CONSIGNE 1:
Résumez en deux phrases l'extrait sur le bilan financier de la CAN 2004.
CONSIGNE 2:
Prolongez l'extrait sur le bilan financier de la CAN 2004 en reprenant après sa dernière phrase.

L’heure des comptes

Quel est, pour la Tunisie, le bilan financier de la Coupe d’Afrique des nations, qui s’est achevée le 14 février ? Plutôt positif au vu des recettes directes et des retombées économiques. Mais surtout parce que le pays organisateur a remporté le titre…

Publié le 3 mars 2004 Lecture : 7 minutes.

Réussite sportive et festive, la Coupe d’Afrique des nations (CAN) 2004 a-t-elle été un succès financier pour la Tunisie ? Tout dépend de quoi on parle. Des recettes des organisateurs et de la fédération de football ? Des retombées économiques pour le pays ? Du budget de l’État ?
D’abord, les recettes directes. Un demi-million de spectateurs ont payé leurs billets pour suivre les compétitions. À lui seul, le stade du 7-Novembre, à Radès, où se sont
notamment déroulées la cérémonie d’ouverture et la finale, a enregistré quelque 300 000 entrées payantes. Les cinq autres stades d’el-Menzah, à Tunis, de Sousse, de Sfax, de Monastir et de Bizerte en ont accueilli 200 000.

DONNÉES FOURNIES:
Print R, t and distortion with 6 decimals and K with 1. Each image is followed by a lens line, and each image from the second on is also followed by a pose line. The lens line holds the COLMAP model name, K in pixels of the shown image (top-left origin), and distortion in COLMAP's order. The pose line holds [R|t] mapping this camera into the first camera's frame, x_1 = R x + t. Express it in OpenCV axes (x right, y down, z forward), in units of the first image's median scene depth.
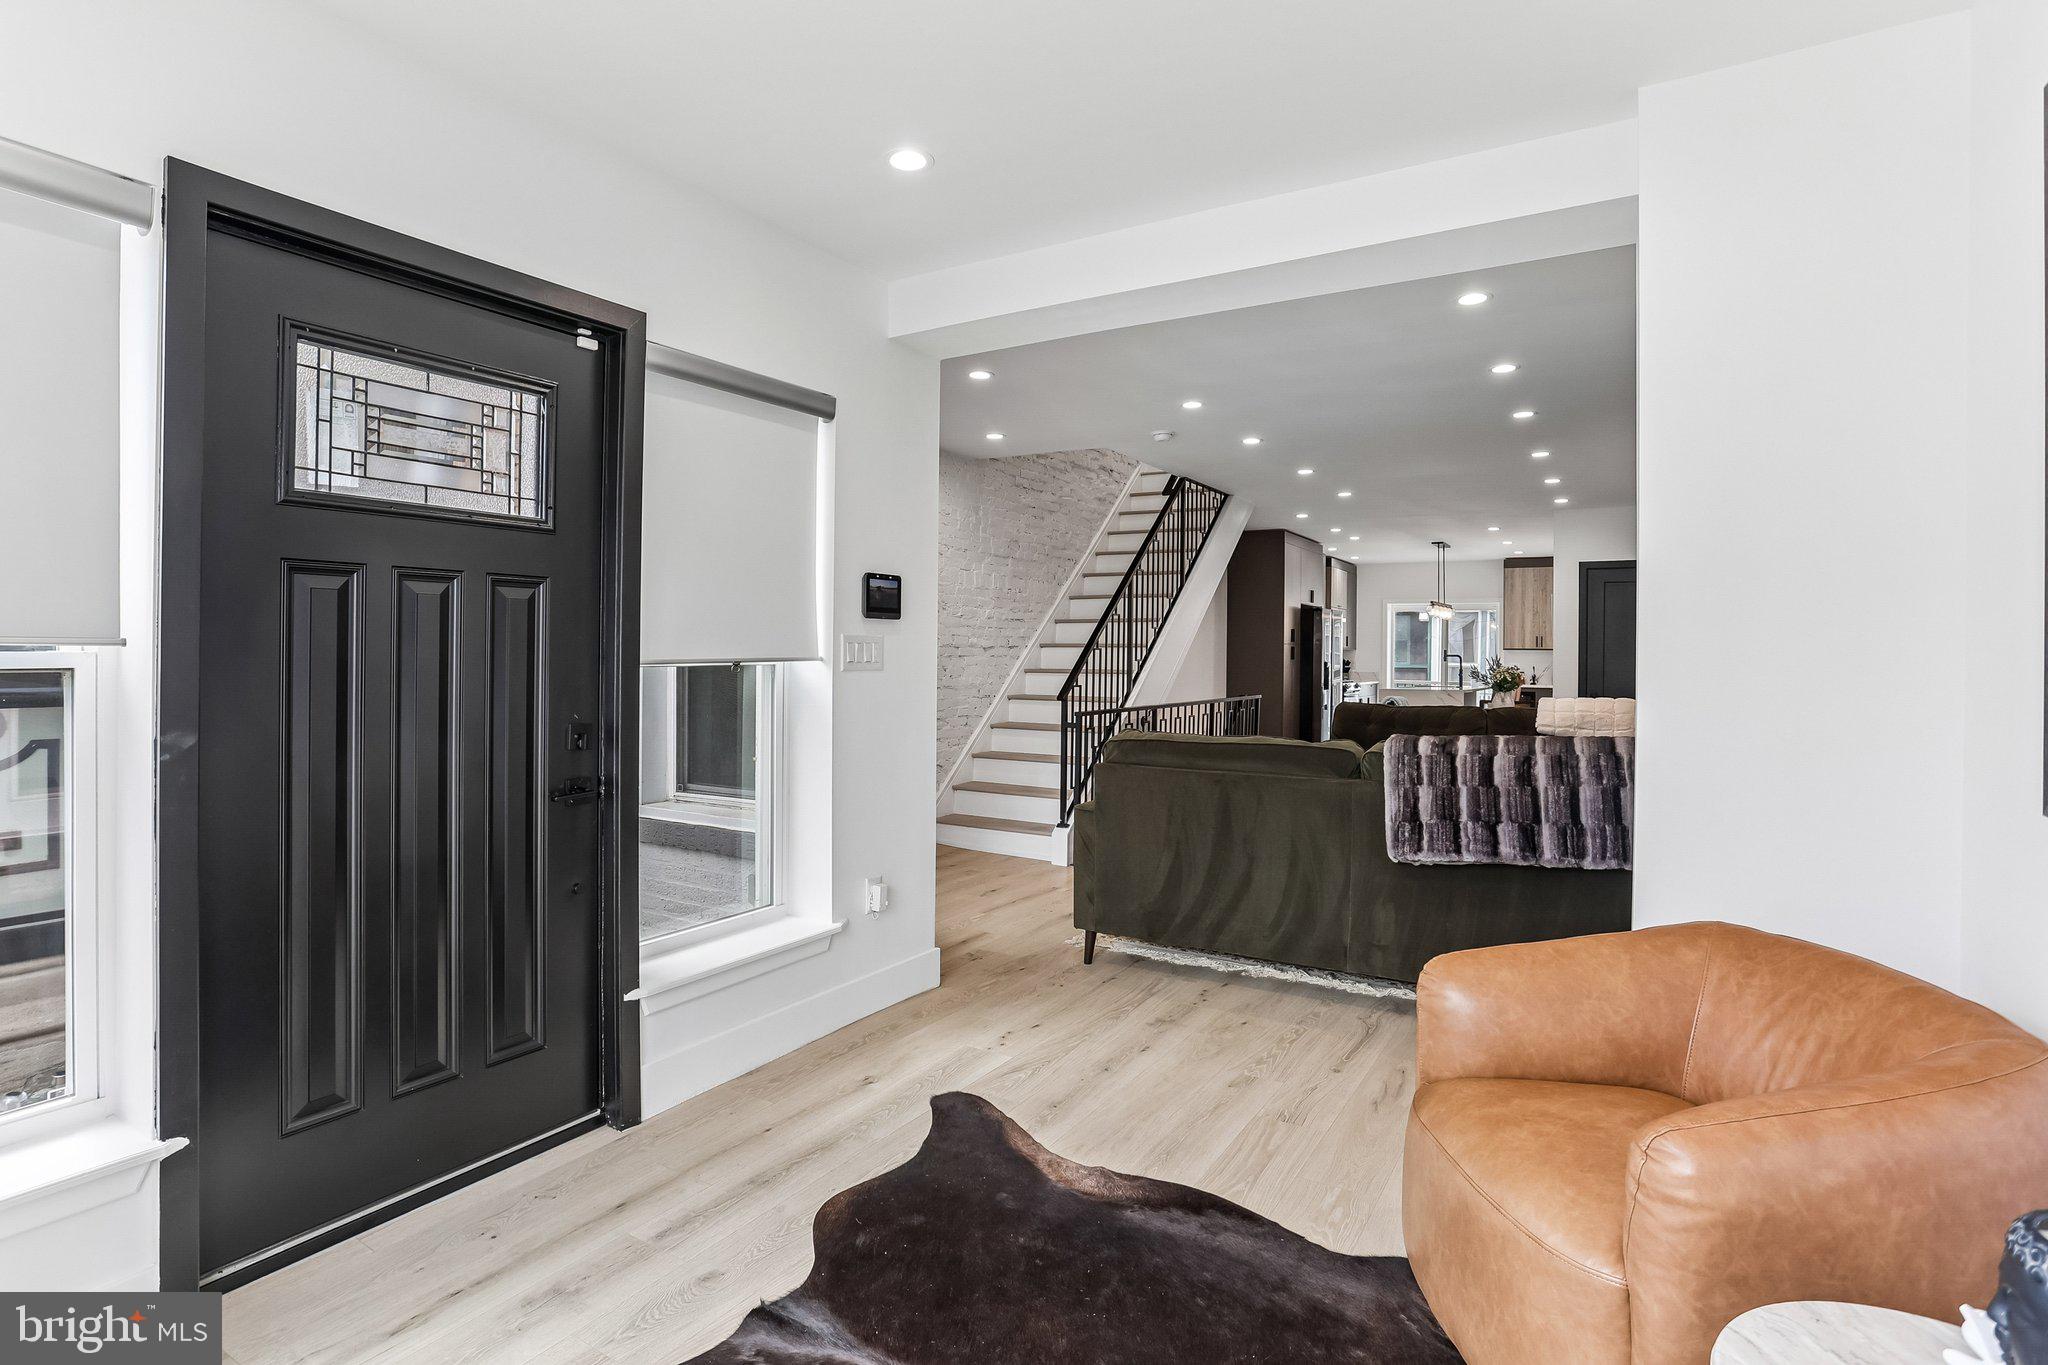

CORRIGÉ 1:
Pour la Tunisie, la Coupe d'Afrique des nations 2004, achevée le 14 février, laisse un bilan financier plutôt positif, surtout parce que le pays organisateur a remporté le titre. Côté recettes directes, un demi-million de spectateurs ont payé leur billet : quelque 300 000 au stade du 7-Novembre de Radès et 200 000 dans les cinq autres stades.

CORRIGÉ 2:
Les recettes de la billetterie s’élèvent à 3 millions de dinars (environ 2 millions
d’euros). Une partie seulement de cette somme revient à la fédération hôte (voir
encadré p. 36). Le Comité d’organisation (Cocan) a enregistré des recettes supplémentaires
provenant du partenariat local pour un montant de 1,3 million de dinars, ce qui fait que
billetterie et sponsoring local ont, au total, généré 4,3 millions de dinars de revenus bruts.
Comme c’est désormais le cas pour toutes les grandes compétitions mondiales de football, l’essentiel des recettes provient des droits de retransmission télé et de la publicité. La Confédération africaine de football (CAF), détentrice de ces droits, les a cédés à Sport Five pour la période allant de 2002 à 2008, tandis que Nokia a remporté le contrat de sponsor-titre de la Coupe. Ici aussi, la répartition des revenus obéit à un calcul très complexe. Les experts estiment que la CAF devrait reverser plus de 2 millions de dollars au pays hôte et aux autres participants.
De son côté, la fédération du pays vainqueur a droit à 12 % de ces recettes liées à la télé et à la publicité. Le Cameroun, champion de la CAN 2002, avait reçu de la CAF 320 000 dollars. Une somme dérisoire pour un titre aussi prestigieux. Ce pays n’a pas manqué d’en faire la remarque lors de l’assemblée générale de la Confédération qui s’est déroulée à Tunis en marge de la CAN 2004. Ce à quoi Issa Hayatou, le président de la CAF, a répondu que, cette année, le montant sera supérieur. « Même ainsi, la somme reste ridicule », a commenté un responsable sportif africain. Surtout comparée aux 950 000 dollars que touche le club vainqueur de la Coupe de la Ligue des champions en Afrique. Comparée aussi aux 3,5 millions de dollars engrangés par l’équipe de Tunisie pour ses trois matchs de la Coupe du monde Japon-Corée du Sud en 2002.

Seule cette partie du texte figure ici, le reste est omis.